After reading Gareth Dent’s article ‘Dealing with the flood’, here are my thoughts and reflections on the issue of the prevalence of photographic images today. The article includes a link to Alec Sloth discussing ‘The Current State of the PhotoBook’. If I’m honest I wasn’t aware there was such a phenomenon around Photo Books in the art world, I thought Photo Books were the realm of family albums or just people collating images of their lives. It was interesting also reading the article to be introduced to some photographers who are handling the ‘flood’ in different ways.

I particularly enjoyed finding out more about Mishka Henner’s Work.

Reflecting on my personal use of photography within social media and other contexts:

This feels like a strange but somewhat healthy spot of reflection on my own interaction with social media and photography. I suppose my history with social media is varied. When I first started using Facebook it was for my own personal use, I think I was maybe 17, looking back on photographs from the first few years they were mainly social. I took photo’s of myself, out with friends, at social gatherings. As I’ve grown older I’ve grown more conscious of what I chose to put up in photograph form (and written form) on Facebook. I rarely put photographs of myself or other up on Facebook now and when I do I like to use it to make a conscious message or point, or to record a particular moment or event.

Reflecting on other uses, whilst I use Facebook less, I use Instagram more. Most of the photographs I take on Instagram are with an agenda, I use it as a platform for recording or keeping track of drawings done in sketchbooks or for personal challenges, these feed directly from instagram to my blog section, Sketchbook. I also take photos of printing for my business and occasional lifestyle documentation. So I guess this all comes under more commercial purposes?! Some of these photo’s could be described as Artistic, I take time considering and arranging the shots, especially for products for Sale in my Etsy shop.

Are you contributing to the ‘flood’ and is this a good or bad thing?

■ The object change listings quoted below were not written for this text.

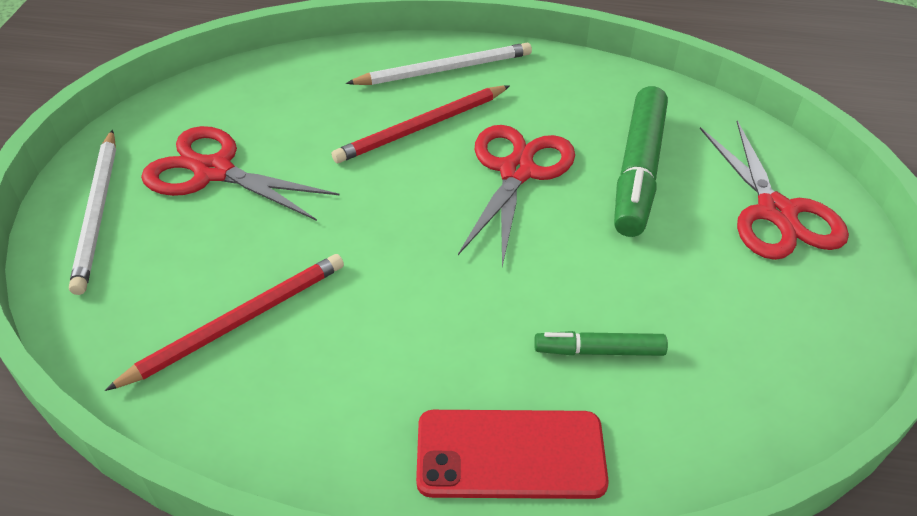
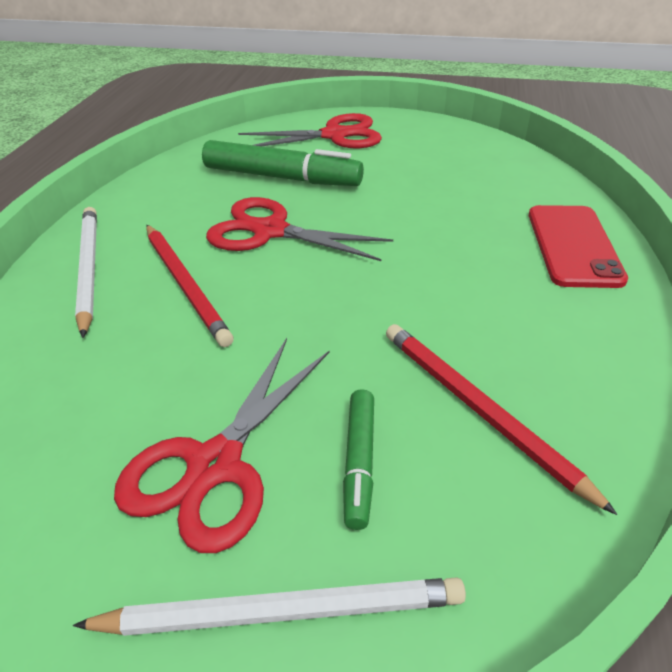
camera: 85 degrees left, 5 degrees down
green marker [534,331,668,356] -> green marker moved to [343,389,374,530]

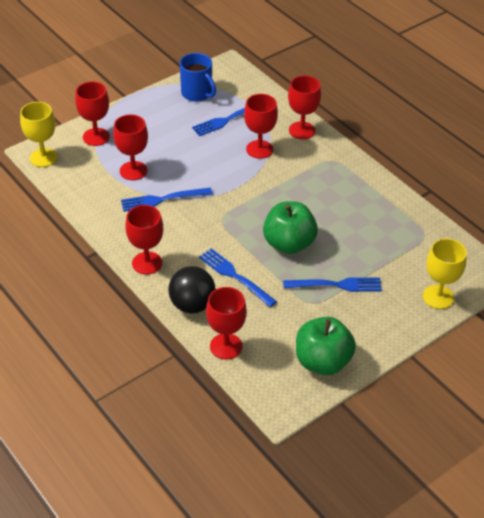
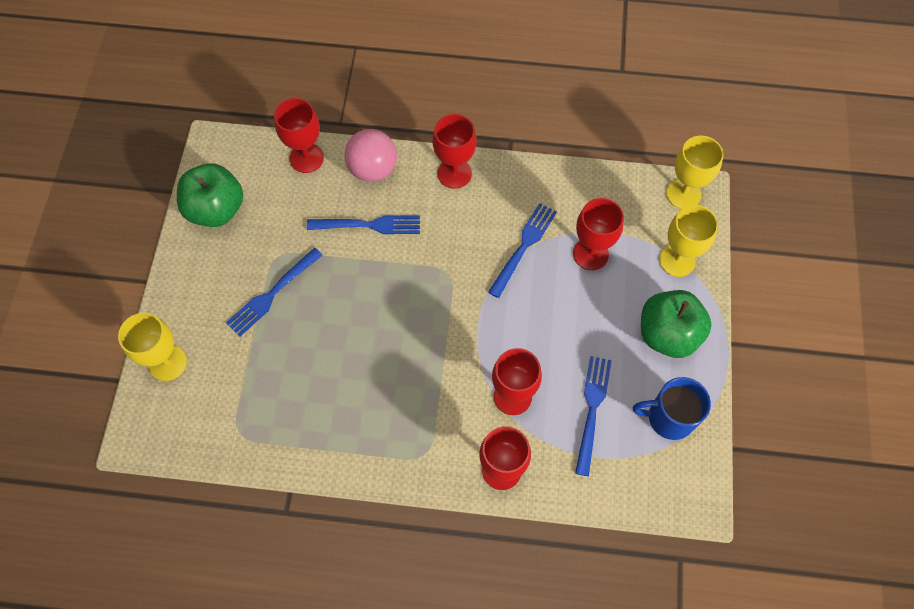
camera: 135 degrees right, 20 degrees up
red goblet [75,82,110,146] -> yellow goblet [659,205,718,277]
black ball [168,266,216,314] -> pink ball [344,129,397,182]
green apple [263,202,318,254] -> green apple moved to [641,290,712,358]

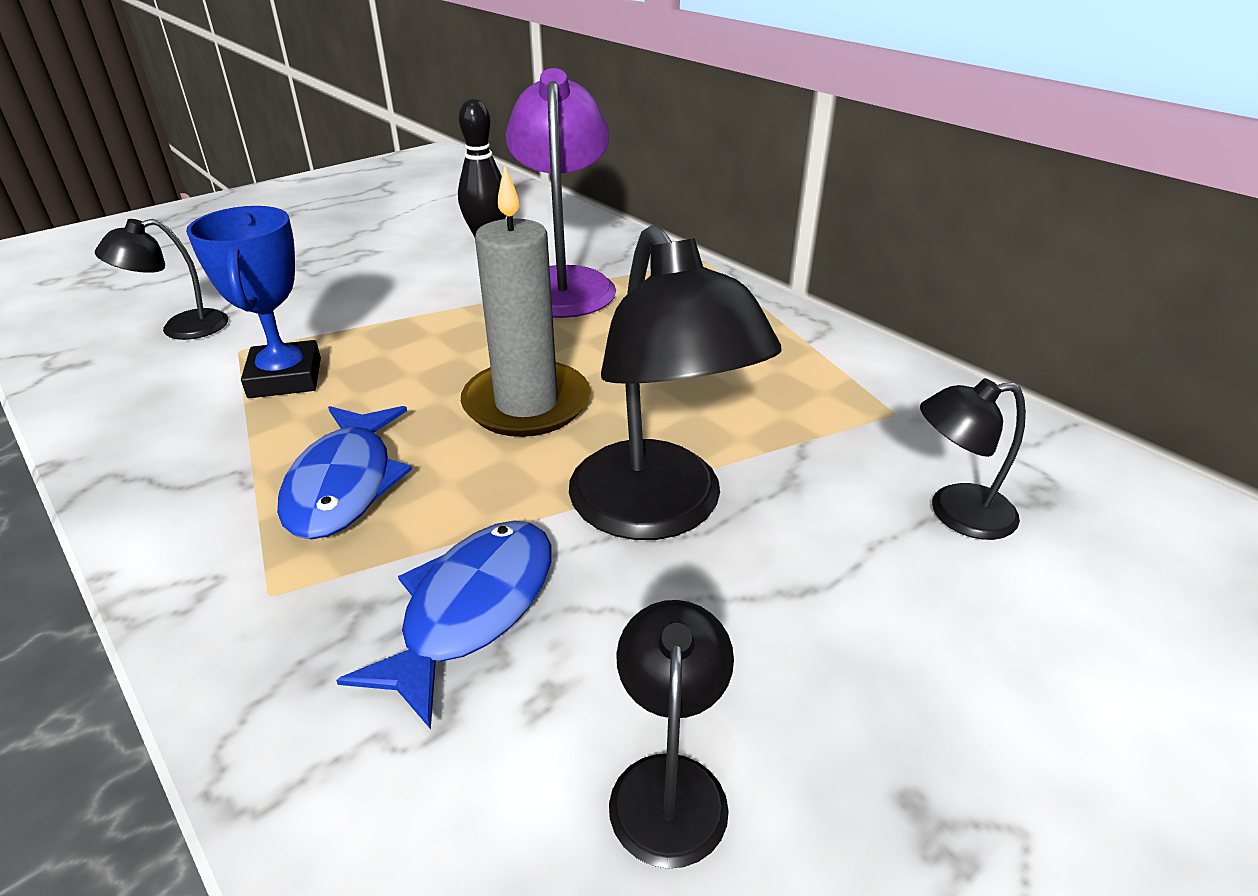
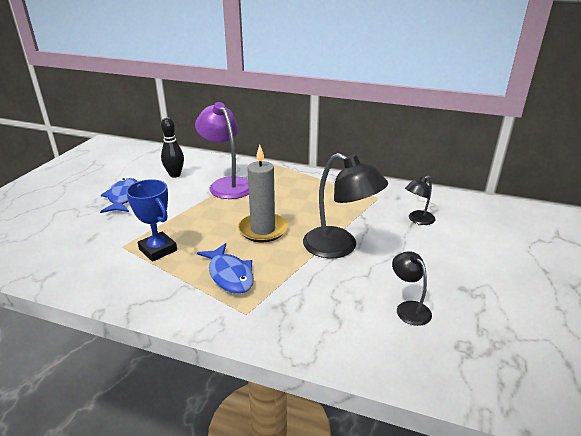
camera: 30 degrees left, 5 degrees down
black lamp [95,219,228,340] -> none
blue fish [336,520,552,729] -> blue fish moved to [100,178,138,213]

In terms of how I interact with or contribute to the ‘flood’ of images, I guess I am adding to the flood by contributing my own photographs. But I’d like to think this isn’t just mindless, I guess you could say I carefully curate the photographs I take on social platforms. I don’t take photo’s with my phone, I deliberately use a camera (I use a Cannon 500D, borrowed from my mum-in-law). I think a camera gives better quality photographs and this important particularly as a business.

Is this good or bad? I guess that’s subjective, I try to take the best photographs I can take within my own understanding and ability (which is hopefully improving), so guess that’s good. But maybe I am just another person adding to the noise level in visual communication! I guess we do still have some control over what we chose to engage with. I decide whose photos I follow or see in my Instagram, likewise other people have a choice to ignore the photos I take.

Does social media democratise or devalue photography?

This seems like quite a complex question and I’m not sure I’m in the best position to answer it. But I have a few thoughts. Firstly I wonder can it be both, social media seems to have made photography available to a broader range of people, anyone with a camera on their phone could technically produce photographs. But the quality of these photographs is perhaps the thing most under attack here – if people literally care nothing for, and refuse to consider how/what/why they are taking a photograph I think it shows.